Munich Security Conference opens amid concerns about 'boundless crises'

The chairman of the Conference on Security Policy Wolfgang Ischinger addresses the Munich Security Conference in Munich, Germany, February 12, 2016. [Photo/Agencies]

MUNICH -- Top security and defense officials gathered in Munich for an annual security forum on Friday, focusing on Syrian conflicts, refugees, terrorism and other "boundless crises."

"The global strategic environment is bleak. The international order in my view is in its worst shape since the end of the cold war," said Wolfgang Ischinger, Chairman of the Munich Security Conference, at the opening of the forum on Friday afternoon.
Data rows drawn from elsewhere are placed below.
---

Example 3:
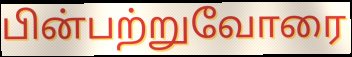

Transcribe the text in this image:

பின்பற்றுவோரை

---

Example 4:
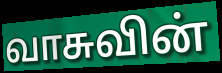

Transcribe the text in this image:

வாசுவின்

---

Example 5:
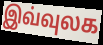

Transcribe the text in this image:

இவ்வுலக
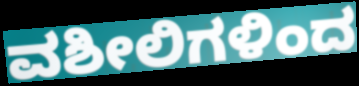
ವಶೀಲಿಗಳಿಂದ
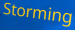
Storming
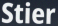
Stier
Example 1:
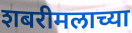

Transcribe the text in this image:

शबरीमलाच्या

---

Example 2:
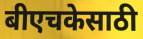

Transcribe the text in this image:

बीएचकेसाठी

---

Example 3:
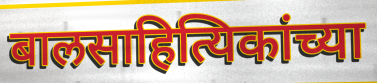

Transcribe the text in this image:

बालसाहित्यिकांच्या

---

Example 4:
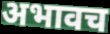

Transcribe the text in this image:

अभावच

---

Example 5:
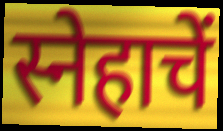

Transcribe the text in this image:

स्नेहाचें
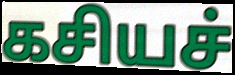
கசியச்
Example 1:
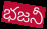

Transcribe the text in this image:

భజనీ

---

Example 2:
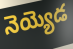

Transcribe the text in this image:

నెయ్యెడ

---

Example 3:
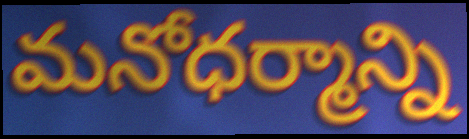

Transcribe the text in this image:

మనోధర్మాన్ని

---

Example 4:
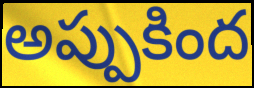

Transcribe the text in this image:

అప్పుకింద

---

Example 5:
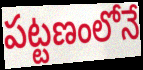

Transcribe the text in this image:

పట్టణంలోనే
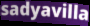
sadyavilla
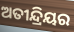
ଅତୀନ୍ଦ୍ରିୟର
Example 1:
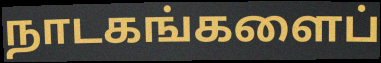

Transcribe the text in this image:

நாடகங்களைப்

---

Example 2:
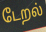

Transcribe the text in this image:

டேறல்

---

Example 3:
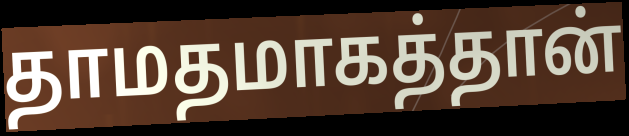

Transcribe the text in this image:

தாமதமாகத்தான்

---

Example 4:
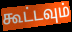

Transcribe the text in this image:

கூட்டவும்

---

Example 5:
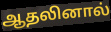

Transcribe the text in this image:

ஆதலினால்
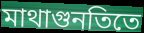
মাথাগুনতিতে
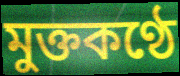
মুক্তকণ্ঠে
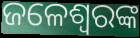
ଜଳେଶ୍ଵରଙ୍କ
"Overwhelmed and helpless guardians are faced with increasingly boundless crises and empowered reckless spoilers," he added, referring to Syrian conflicts which had turned into a regional conflict and become the main driver of the biggest refugee crisis since World War Two.
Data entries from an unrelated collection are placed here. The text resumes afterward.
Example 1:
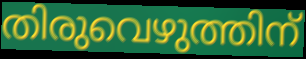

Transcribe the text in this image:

തിരുവെഴുത്തിന്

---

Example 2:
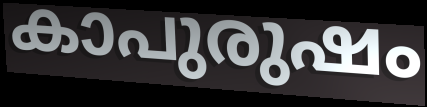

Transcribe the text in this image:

കാപുരുഷം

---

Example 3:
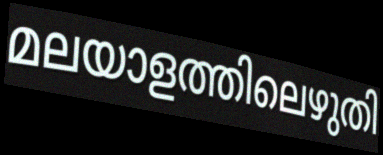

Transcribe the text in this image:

മലയാളത്തിലെഴുതി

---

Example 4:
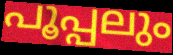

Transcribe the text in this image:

പൂപ്പലും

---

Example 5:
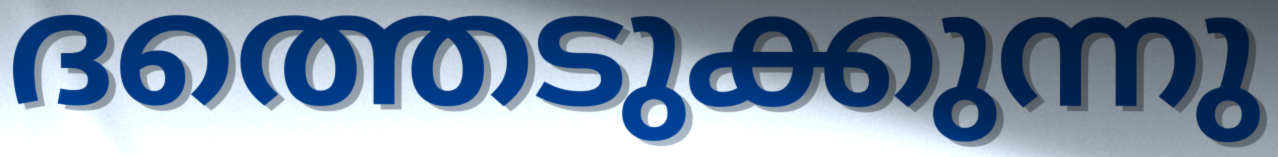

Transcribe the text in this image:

ദത്തെടുക്കുന്നു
Ischinger urged countries to show more solidarity and seek joint responses to the crises instead of solutions from merely national prospective.

The Syrian war, refugee crisis, Islamic State, Ukraine conflicts are among the key issues to be discussed at the forum from Friday to Sunday.

Some 600 decision makers including over 30 heads of states and governments and more than 70 ministers will attend the conference.

Participants include Russian Prime Minister Dmitry Medvedev, French Prime Minister Manuel Valls, US State Secretary John Kerry and his Russian counterpart Sergey Lavrov, Ukrainian President Petro Poroshenko, Iraqi Prime Minister Haider Al-Abadi and NATO General Secretary Jens Stoltenberg.

Fu Ying, Chairwoman of the Foreign Affairs Committee of the National People's Congress of China, was scheduled to attend a panel discussion on China on Saturday afternoon.

The conference, now at its 52th edition, started hours after top diplomats agreed to implement a nationwide "cessation of hostilities" in Syria within one week and to accelerate and expand the delivery of humanitarian aid immediately in the war-torn country.

Chinese Foreign Minister Wang Yi said the decisions represented a "positive and meaningful progress" which "China is pleased to see."

He urged all sides involved to make efforts to get the agreements implemented, adding that China would continue to participate in the peace process in Syria, and, when necessary, continue to play an active and constructive role and offer proposals to help resolve the Syria issue.